Does the medical curriculum pay adequate attention to cancer? Go back to your days as an undergraduate medical student and you have the answer. About 30 years ago I witnessed the shocking site of a patient of left radical mastectomy with a raw wound awaiting a skin graft to cover the defect. The misery of the middle-aged lady with a painful raw wound involving more than half the pectoral region with her hand held against the left flank and the possibility of another month of hospital stay is clearly imprinted on my mind even today. This was about the time that one of the first trial comparing radical mastectomy with a conservative breast surgery was published in a journal I think is subscribed by every medical college. It was also about 5 years after the efficacy of adjuvant chemotherapy for breast cancer had been documented in the same journal. I have attended one of the premier medical colleges and yet this was not thought to be incorrect. I carried this impression for another eight years. Less than half a kilometer away was a completely different world of cancer treatment. I entered that world with a post-graduate degree and came out with my concepts about cancer turned up-side down.
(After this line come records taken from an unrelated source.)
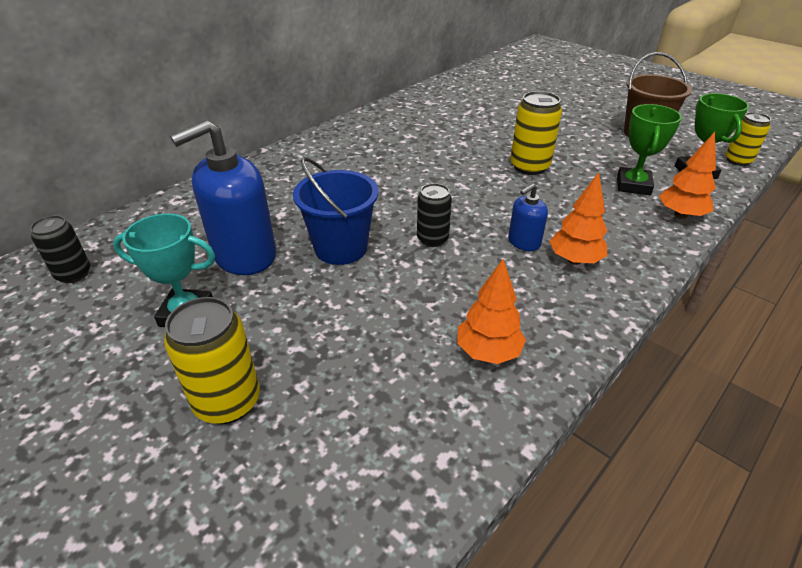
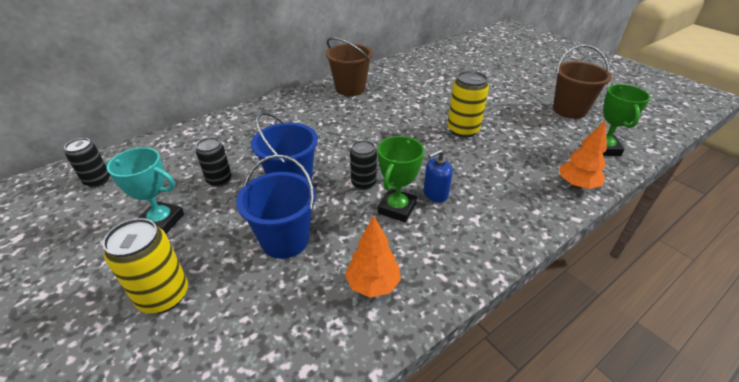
camera: 10 degrees right, 0 degrees up
blue soap dispenser [170,120,276,275] -> black can [196,138,232,187]
orange tree [549,172,607,265] -> none
green trophy [617,104,682,195] -> green trophy moved to [378,136,424,222]
yellow can [726,112,771,166] -> none
none -> blue bucket [236,154,316,259]
none -> brown bucket [326,37,373,96]

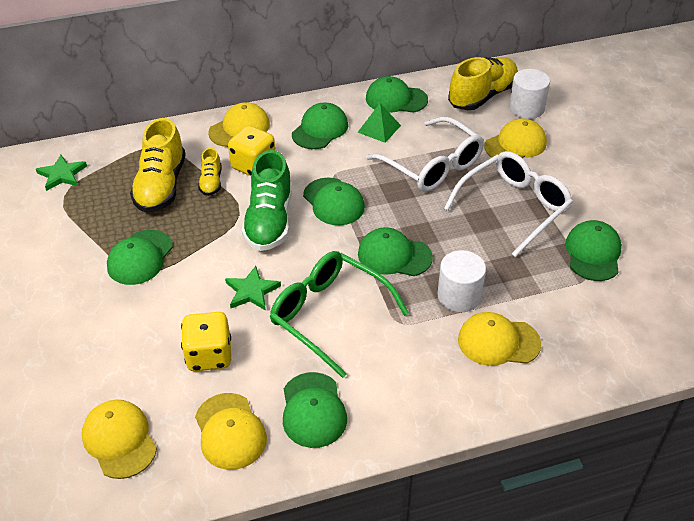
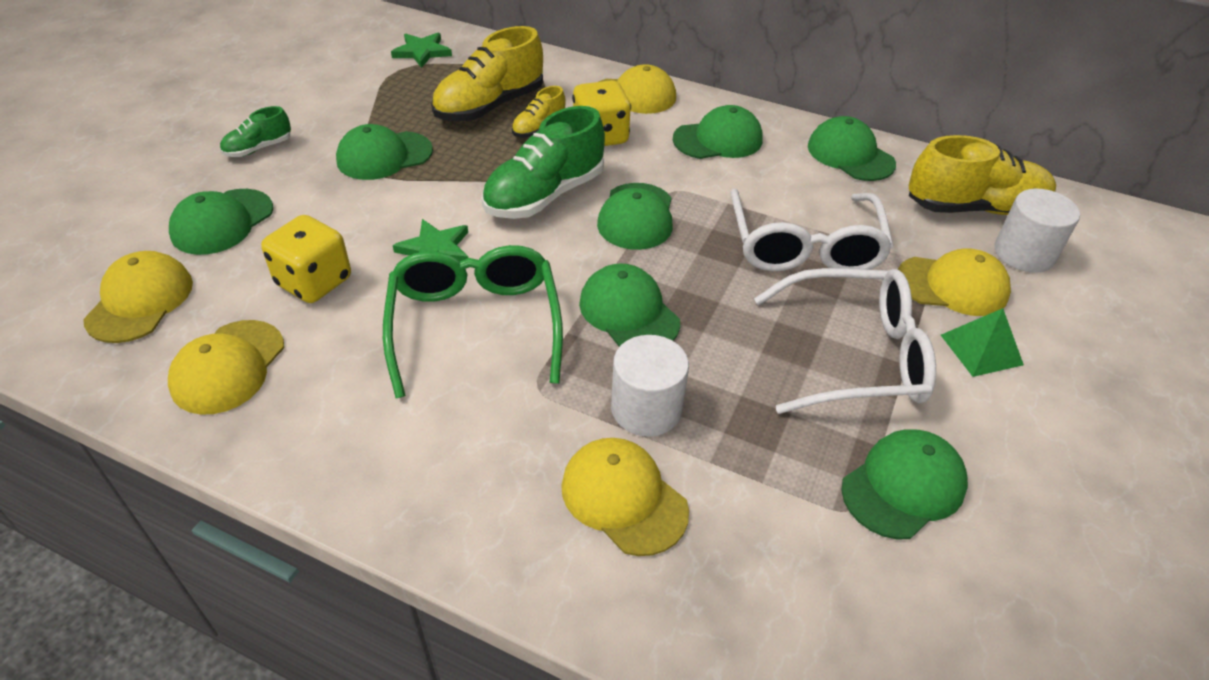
camera: 40 degrees right, 0 degrees up
green cap [283,372,347,448] -> green cap moved to [169,189,273,255]
green pyramid [358,103,401,143] -> green pyramid moved to [941,308,1024,377]
none -> green shoe [220,106,291,157]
The last I worked in an internal medicine unit was about fifteen years ago. Cancer patients have many age related co-morbidities and this gives me an opportunity to have a glimpse of current treatment of diseases like diabetes, ischaemic heart disease and hypertension. The therapy for these has evolved to well beyond what it was when I was a post-graduate student. About one in eight medical research papers deal with cancer. Oncology has probably changed more than any other medical speciality in complexity of knowledge, available therapeutic interventions and outcomes. This blog captures this change and moves beyond.